Le cabinet ministériel qui vient d'être remanié sera chargé de mettre en musique ces propositions et le fait qu'il comporte sept anciens cadres du mastodonte financier JP Morgan est un gage certain d'efficacité au service du grand patronat et du capitalisme financier.

Le programme que Milei a esquissé pour sa deuxième partie de mandat prévoit de réduire les impôts tout en maintenant un superavit fiscal garantissant le paiement de la dette.

Le résultat en sera nécessairement un approfondissement de la dynamique récessive: moins d'impôts signifiera moins de services publics et moins d'investissement, donc moins de revenus salariaux, moins de consommation, moins de rentrées fiscales... et au bout du compte un nouveau tour de vis au détriment des travailleurs.

Après la victoire de Milei, la fuite des capitaux n'a pas ralenti, et ni la remontée des cours du soja ni les revenus des secteurs des mines et de l'énergie ne suffiront à boucher les trous: la pénurie chronique de dollars ne fera que s'accentuer, car Trump ne va pas subventionner Milei indéfiniment.

Face a ce sombre tableau, l'opposition pérono-kirchnériste reste minée par ses divisions et par son incapacité à formuler des propositions mobilisatrices (je leur suggérerais volontiers de commencer par évoquer le rétablissement de l'impôt sur l'héritage supprimé en 1976 par Martinez de Hoz, le ministre de l'économie de la dictature.)

Lors de la récente campagne, les pérono-kirchnéristes se sont contentés de dénoncer le miléisme en croyant que cela suffirait à leur faire gagner la partie.

Leur perte de contact avec la réalité de l'évolution de la société est telle qu'ils ont tenté de mobiliser leurs militants en ressortant de la naphtaline le vieux slogan péroniste de 1945 "ou Braden ou Peron" actualisé en "ou Bessent ou Peron".

Les quelques pas de danse de Cristina Fernandez de Kirchner sur son balcon le soir de la défaite de son parti ont été mal perçus et ses récentes attaques contre Kicillof ne vont pas aider à réunifier son camp.

La triste réalité est qu'elle fait partie de ces politiciens septuagénaires égo-centrés qui ne réalisent pas qu'ils appartiennent au passé et ne se décident pas à passer la main (comme Royal ou Mélenchon chez nous.)
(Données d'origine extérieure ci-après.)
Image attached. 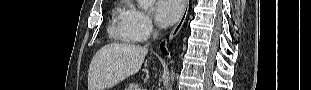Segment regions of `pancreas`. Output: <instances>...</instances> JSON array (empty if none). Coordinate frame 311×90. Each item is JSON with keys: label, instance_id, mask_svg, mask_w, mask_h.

Pourtant, Miriam Bregman, la charismatique figure de proue du trotskisme portègne, dont on peut comparer l'énergie et le sens de la repartie dans les débats télévisés à ceux dont faisait preuve chez nous un Besancenot, a montré avec ses camarades qu'une campagne de terrain bien menée pouvait obtenir des résultats inespérés.

Illustration 1
Miriam Bregman

Même si les sondages le prévoyaient, le remarquable score de plus de 9% qu'elle a obtenu dans une capitale qui est un inexpugnable bastion de la Droite depuis des décennies, et cela sans mordre sur l'électorat péroniste (dont les candidats sont restés à leur étiage habituel de 25 à 30%) montre qu'il y a des marges de mobilisation à exploiter pour le camp progressiste.
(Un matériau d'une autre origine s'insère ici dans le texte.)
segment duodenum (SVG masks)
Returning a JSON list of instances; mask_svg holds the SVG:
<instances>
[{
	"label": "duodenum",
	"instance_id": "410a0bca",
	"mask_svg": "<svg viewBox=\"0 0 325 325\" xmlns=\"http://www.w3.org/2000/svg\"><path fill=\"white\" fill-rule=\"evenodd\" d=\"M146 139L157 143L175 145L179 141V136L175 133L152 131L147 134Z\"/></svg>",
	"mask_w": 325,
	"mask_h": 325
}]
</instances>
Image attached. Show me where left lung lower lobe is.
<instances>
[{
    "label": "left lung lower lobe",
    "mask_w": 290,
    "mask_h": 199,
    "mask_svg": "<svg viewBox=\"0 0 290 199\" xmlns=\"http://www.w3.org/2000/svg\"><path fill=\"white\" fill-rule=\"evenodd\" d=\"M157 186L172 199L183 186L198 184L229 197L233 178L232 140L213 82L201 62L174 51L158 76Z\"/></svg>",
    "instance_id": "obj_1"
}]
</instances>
Un péronisme rénové proposant un plan de développement rompant avec le monétarisme libertarien pour renouer avec une vision keynésienne (Kicillof a fait sa thèse de doctorat sur Keynes) pourrait gagner l'élection de 2027 mais il lui reste bien du chemin à faire, et il restera handicapé par ses propres dinosaures politico-syndicaux et par ses caudillos provinciaux magouilleurs et paresseux.